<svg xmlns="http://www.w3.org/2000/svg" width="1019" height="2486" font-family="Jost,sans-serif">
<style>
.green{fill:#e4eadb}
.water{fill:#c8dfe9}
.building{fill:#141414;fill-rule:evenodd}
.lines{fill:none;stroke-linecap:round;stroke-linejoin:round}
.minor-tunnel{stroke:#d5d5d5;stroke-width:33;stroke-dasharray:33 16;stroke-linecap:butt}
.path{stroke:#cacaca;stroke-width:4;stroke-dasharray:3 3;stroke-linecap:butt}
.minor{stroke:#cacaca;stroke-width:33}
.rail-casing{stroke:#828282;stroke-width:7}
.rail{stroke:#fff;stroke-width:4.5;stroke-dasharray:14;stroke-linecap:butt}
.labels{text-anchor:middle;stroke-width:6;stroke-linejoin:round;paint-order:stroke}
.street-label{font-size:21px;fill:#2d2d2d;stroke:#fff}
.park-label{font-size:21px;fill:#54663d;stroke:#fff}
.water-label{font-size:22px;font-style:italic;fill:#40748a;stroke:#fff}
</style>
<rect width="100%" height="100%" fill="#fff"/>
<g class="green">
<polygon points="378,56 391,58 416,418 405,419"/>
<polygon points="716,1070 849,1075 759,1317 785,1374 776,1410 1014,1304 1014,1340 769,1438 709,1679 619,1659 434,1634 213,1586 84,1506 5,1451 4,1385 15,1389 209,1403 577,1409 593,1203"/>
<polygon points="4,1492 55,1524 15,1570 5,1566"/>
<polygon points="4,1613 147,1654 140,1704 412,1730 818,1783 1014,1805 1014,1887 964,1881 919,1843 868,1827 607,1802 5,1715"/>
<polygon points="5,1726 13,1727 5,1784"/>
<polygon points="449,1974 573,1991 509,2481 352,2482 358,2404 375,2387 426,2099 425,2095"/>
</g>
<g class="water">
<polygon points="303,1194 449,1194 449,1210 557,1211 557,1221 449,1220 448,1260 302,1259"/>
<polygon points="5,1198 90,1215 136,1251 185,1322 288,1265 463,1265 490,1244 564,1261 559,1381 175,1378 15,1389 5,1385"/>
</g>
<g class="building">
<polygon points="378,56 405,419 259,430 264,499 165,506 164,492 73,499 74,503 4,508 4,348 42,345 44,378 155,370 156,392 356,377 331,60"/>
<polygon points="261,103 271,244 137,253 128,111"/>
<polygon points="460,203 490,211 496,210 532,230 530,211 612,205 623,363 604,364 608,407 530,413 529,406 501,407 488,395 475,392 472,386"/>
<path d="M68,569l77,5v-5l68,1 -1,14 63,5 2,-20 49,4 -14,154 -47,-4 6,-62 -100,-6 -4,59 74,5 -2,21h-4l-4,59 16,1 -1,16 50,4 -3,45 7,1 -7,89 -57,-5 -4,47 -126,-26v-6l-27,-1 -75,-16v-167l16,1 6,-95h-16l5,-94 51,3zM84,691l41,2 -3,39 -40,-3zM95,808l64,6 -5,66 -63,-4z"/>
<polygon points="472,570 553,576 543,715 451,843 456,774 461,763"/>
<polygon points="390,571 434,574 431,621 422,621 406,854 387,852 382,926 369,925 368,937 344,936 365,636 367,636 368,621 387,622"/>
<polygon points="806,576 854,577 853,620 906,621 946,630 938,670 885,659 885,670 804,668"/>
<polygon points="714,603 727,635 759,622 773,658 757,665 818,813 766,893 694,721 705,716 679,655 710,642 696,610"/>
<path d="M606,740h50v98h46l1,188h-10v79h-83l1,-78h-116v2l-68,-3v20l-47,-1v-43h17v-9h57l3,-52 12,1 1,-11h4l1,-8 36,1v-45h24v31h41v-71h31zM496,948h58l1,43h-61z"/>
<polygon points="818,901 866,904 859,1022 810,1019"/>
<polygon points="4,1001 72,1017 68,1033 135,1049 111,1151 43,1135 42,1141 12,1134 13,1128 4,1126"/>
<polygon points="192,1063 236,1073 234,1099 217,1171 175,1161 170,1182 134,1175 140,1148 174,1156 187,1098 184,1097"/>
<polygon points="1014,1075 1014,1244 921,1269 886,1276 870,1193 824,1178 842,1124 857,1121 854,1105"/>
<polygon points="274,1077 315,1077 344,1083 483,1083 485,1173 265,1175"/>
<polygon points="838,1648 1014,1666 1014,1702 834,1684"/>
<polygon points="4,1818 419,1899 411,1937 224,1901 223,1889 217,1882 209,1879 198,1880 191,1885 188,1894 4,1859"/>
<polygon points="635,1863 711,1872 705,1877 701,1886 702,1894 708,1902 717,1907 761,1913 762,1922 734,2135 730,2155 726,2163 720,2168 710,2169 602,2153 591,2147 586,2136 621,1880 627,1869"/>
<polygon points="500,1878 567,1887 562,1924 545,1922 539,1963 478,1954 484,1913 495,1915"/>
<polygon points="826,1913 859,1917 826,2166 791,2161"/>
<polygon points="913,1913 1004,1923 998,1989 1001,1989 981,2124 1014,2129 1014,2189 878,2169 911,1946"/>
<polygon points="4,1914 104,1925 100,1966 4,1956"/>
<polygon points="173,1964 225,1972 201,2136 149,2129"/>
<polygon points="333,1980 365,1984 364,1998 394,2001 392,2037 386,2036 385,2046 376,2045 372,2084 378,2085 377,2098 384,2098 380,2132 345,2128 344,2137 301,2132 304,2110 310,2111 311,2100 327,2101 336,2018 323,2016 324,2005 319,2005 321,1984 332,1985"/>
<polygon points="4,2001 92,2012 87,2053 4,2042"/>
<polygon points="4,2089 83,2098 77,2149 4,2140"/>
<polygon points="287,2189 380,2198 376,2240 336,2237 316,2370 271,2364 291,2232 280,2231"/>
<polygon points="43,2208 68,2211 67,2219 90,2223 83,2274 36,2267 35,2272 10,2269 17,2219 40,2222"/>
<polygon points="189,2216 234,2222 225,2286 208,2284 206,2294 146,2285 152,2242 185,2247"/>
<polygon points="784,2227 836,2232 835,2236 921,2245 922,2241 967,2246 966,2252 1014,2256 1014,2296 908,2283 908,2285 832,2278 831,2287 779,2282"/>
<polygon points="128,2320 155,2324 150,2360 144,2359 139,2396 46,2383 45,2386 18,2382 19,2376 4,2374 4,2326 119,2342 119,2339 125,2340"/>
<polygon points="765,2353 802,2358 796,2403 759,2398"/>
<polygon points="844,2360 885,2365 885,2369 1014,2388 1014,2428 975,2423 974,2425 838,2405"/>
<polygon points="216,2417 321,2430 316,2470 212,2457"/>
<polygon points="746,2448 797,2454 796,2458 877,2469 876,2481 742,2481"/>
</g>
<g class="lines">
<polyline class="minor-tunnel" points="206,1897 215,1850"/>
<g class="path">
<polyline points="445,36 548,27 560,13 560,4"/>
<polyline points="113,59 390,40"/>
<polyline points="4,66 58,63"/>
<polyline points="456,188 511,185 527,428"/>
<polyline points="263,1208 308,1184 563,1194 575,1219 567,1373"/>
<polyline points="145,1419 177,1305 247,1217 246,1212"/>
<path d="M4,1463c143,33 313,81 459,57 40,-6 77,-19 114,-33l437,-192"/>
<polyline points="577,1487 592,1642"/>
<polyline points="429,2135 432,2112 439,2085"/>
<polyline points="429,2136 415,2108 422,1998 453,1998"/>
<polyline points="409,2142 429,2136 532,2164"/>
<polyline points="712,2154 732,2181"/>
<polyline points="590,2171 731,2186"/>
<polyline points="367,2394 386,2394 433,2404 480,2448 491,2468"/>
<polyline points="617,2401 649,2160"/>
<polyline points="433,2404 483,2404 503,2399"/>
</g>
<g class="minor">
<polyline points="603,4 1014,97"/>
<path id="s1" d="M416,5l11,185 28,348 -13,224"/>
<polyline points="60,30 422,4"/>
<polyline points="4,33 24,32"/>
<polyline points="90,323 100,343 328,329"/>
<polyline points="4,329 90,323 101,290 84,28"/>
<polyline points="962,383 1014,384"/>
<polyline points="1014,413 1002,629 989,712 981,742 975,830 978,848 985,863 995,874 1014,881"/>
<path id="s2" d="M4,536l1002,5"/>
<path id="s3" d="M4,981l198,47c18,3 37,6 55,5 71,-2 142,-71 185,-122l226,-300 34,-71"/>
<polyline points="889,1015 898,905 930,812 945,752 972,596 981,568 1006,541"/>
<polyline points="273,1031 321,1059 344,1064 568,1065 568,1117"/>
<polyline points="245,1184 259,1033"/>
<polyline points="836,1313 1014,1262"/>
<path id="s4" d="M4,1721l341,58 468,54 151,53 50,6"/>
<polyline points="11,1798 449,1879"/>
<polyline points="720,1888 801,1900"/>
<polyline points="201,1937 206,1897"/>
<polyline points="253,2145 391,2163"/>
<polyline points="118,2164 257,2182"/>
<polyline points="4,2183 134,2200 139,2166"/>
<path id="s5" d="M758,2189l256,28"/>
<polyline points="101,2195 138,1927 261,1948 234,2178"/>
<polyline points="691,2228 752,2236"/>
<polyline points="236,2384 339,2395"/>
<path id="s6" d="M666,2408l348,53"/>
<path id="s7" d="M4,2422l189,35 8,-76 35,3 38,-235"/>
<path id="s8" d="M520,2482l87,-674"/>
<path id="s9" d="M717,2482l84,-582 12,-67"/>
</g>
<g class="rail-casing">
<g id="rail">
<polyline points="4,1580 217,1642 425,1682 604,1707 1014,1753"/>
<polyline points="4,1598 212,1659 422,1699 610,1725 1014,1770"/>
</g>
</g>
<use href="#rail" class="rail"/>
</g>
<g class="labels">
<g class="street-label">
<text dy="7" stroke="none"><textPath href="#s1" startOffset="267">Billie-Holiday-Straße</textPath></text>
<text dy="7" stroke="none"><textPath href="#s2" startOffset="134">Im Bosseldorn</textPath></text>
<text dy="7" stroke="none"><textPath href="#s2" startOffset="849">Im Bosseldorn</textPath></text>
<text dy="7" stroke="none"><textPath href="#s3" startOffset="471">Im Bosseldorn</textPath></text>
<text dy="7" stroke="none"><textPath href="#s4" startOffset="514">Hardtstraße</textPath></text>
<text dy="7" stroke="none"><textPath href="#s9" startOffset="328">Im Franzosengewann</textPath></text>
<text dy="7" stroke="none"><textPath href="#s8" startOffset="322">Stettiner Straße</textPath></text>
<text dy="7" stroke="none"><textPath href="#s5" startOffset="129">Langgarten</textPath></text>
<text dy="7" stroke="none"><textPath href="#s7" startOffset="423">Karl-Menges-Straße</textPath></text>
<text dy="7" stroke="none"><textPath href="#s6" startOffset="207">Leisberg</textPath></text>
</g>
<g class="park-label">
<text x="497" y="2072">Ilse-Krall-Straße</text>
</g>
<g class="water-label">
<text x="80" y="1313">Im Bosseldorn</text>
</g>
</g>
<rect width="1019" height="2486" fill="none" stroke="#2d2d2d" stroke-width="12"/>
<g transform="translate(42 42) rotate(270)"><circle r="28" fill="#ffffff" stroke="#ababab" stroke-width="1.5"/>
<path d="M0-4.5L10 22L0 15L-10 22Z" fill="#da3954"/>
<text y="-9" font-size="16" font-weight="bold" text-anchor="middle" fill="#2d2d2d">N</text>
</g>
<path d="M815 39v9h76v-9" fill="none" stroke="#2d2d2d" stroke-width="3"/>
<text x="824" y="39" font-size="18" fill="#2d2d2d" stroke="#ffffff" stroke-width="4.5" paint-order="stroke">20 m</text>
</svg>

------------------------------------------------------------

▶ _REQUIREMENT_
Take every line from the records above that has the word "round" and copy it.

▶ _REPLY TO THE TASK_
.lines{fill:none;stroke-linecap:round;stroke-linejoin:round}
.labels{text-anchor:middle;stroke-width:6;stroke-linejoin:round;paint-order:stroke}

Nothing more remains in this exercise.